HPH Regression?
strelzoff-erdc opened this issue · 3 comments
Hi,
We just finished a nasty but eventually successful 9-month search for a high-dimension, very non-linear, chock full of outliers, real world regression modeling problem. While we have a breather for a few days we're looking for a smarter way to evaluate and tune parameters for as many approaches as possible while we wait for our next problem to drop.
We like the approach of HPH and we see support for XGBRegressor and SKLearn-wrapped Keras Regressor but no example of hyper-parameter experiments or optimization with regression rather then classification. Missing something obvious? Example? Or wrong tool (at least for now)?
thanks
Hello, thank you for your interest in HyperparameterHunter!
HyperparameterHunter does work with regression tasks. I apologize; not including any examples was a large oversight, and I'm working on some right now to add.
One thing to note is that there is currently an issue with optimizing and sorting leaderboards when using error/loss metrics (#34), but there is also a simple workaround until #91 is merged into the master branch, which I expect to happen within a couple days.
Since you mentioned XGBRegressor
compatibility, here are a couple quick examples demonstrating that it works.
from hyperparameter_hunter import Environment, CrossValidationExperiment
from hyperparameter_hunter import BayesianOptimization, Integer, Real, Categorical
from xgboost import XGBRegressor
from sklearn.metrics import mean_absolute_error, r2_score
env = Environment(
train_dataset=get_diabetes_data(),
root_results_path="HyperparameterHunterAssets",
metrics_map=dict(
# mean_absolute_error=lambda t, p: -mean_absolute_error(t, p),
r2_score=lambda t, p: -r2_score(t, p),
),
cross_validation_type="KFold",
cross_validation_params=dict(n_splits=10, shuffle=True, random_state=32),
)
##################################################
# Experiment
##################################################
experiment = CrossValidationExperiment(
model_initializer=XGBRegressor,
model_init_params=dict(objective="reg:linear", max_depth=4, n_estimators=400, subsample=0.5),
model_extra_params=dict(fit=dict(eval_metric="mae")),
)
##################################################
# Hyperparameter Optimization
##################################################
optimizer = BayesianOptimization(iterations=20, read_experiments=True, random_state=32)
optimizer.set_experiment_guidelines(
model_initializer=XGBRegressor,
model_init_params=dict(
max_depth=Integer(2, 20),
learning_rate=Real(0.01, 0.7),
n_estimators=Integer(100, 500),
subsample=0.5,
booster=Categorical(["gbtree", "gblinear"]),
),
model_extra_params=dict(fit=dict(eval_metric=Categorical(["rmse", "mae"]))),
)
optimizer.go()
By running all of the above, you can also see one of the most important features of HyperparameterHunter, that is optimizer
automatically finds the result of experiment
and learns from it during optimization. Running this example repeatedly will produce a larger pool of past experiments that are automatically learned from each time, dramatically improving the process of hyperparameter optimization over a project's lifespan.

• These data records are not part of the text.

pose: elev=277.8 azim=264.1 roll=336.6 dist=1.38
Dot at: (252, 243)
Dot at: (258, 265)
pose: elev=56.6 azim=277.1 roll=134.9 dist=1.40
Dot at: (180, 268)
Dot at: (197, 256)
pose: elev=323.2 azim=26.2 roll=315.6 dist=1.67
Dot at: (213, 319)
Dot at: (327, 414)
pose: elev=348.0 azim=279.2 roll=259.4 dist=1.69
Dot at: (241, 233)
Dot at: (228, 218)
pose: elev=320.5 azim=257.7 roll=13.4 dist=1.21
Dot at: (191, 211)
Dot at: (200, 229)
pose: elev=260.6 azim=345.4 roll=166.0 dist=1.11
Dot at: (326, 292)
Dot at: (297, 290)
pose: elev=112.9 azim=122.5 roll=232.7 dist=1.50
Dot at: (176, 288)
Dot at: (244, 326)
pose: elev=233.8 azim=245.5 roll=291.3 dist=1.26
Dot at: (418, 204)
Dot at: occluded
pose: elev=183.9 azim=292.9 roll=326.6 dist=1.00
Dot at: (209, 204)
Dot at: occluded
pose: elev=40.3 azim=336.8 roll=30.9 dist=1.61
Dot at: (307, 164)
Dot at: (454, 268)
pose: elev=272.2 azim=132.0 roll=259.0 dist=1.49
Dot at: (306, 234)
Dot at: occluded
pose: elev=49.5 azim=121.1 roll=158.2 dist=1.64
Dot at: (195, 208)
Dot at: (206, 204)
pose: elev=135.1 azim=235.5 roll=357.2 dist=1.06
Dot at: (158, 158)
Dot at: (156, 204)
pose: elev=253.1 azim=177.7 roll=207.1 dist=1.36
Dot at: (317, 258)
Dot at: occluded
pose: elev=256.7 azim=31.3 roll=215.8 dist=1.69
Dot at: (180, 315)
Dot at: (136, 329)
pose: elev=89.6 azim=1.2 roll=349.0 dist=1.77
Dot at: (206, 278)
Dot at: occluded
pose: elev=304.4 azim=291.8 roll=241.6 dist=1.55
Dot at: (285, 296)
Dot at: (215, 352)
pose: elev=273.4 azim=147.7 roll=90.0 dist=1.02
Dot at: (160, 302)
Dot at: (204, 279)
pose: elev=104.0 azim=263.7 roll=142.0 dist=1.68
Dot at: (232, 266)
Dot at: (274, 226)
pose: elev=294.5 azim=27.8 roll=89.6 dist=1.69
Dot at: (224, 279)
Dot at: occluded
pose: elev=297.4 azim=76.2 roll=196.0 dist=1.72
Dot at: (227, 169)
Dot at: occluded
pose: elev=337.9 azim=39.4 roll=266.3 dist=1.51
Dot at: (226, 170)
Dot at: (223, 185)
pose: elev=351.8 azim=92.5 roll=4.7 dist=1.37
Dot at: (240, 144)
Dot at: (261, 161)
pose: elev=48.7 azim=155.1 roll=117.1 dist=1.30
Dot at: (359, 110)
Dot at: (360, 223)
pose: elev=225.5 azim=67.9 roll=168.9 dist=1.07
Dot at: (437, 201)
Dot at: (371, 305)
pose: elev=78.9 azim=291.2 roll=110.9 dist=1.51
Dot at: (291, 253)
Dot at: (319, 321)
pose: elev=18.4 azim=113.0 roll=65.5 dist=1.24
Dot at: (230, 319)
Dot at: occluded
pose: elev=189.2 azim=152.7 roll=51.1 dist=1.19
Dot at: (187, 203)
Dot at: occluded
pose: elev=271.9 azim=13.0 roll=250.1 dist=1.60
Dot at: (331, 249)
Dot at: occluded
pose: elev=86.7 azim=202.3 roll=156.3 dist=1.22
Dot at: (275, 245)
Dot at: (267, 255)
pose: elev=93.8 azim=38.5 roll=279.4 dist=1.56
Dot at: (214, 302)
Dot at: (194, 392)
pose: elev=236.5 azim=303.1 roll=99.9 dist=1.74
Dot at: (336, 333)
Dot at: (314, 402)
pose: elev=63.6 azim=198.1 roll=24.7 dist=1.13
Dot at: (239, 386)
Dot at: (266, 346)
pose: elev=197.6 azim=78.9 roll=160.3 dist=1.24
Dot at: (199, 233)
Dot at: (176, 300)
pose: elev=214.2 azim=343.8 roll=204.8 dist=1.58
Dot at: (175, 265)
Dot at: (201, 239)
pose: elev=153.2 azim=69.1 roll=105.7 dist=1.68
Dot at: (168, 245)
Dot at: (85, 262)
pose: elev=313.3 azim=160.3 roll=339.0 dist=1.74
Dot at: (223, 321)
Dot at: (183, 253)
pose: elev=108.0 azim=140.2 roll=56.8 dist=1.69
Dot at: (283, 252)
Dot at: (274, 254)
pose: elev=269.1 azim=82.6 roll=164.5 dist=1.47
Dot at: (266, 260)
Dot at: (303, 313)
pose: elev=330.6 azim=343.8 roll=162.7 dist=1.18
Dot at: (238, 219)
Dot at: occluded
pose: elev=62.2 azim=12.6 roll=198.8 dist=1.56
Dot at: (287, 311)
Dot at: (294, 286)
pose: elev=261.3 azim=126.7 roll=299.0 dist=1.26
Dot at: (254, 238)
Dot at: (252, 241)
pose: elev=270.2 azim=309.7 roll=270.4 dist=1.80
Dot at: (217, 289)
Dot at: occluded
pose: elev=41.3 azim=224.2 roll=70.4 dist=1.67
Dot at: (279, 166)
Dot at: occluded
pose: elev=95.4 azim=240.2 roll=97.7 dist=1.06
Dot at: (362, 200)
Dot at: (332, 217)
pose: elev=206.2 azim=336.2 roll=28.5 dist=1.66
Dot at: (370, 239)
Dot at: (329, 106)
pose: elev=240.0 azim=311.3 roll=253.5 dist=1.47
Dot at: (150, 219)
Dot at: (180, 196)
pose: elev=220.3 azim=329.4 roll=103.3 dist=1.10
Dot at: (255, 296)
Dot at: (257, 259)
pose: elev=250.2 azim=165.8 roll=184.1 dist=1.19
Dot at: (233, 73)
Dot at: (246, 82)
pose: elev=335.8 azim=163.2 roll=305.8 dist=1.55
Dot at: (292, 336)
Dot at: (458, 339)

Here's the data loader I used above to format SKLearn's Diabetes regression dataset. It will be added to HyperparameterHunter along with the regression examples shortly.
import pandas as pd
from sklearn.datasets import load_diabetes
def get_diabetes_data():
data = load_diabetes()
df = pd.DataFrame(data=data.data, columns=[_.replace(" ", "_") for _ in data.feature_names])
df["target"] = data.target
return df
Please note in the above examples, I made no attempt at selecting effective hyperparameters. They are just used for the example, so they may perform poorly.
I hope this helps answer your question. If you have any other questions, please let me know!
@HunterMcGushion Thanks so much! HyperparameterHunter now running on the supercomputer. We'll let you know how it turns out.
Glad to hear it! Thank you! I always welcome suggestions, issues, or PRs. Whether or not you end up using HyperparameterHunter, good luck on your next hyperparameter search!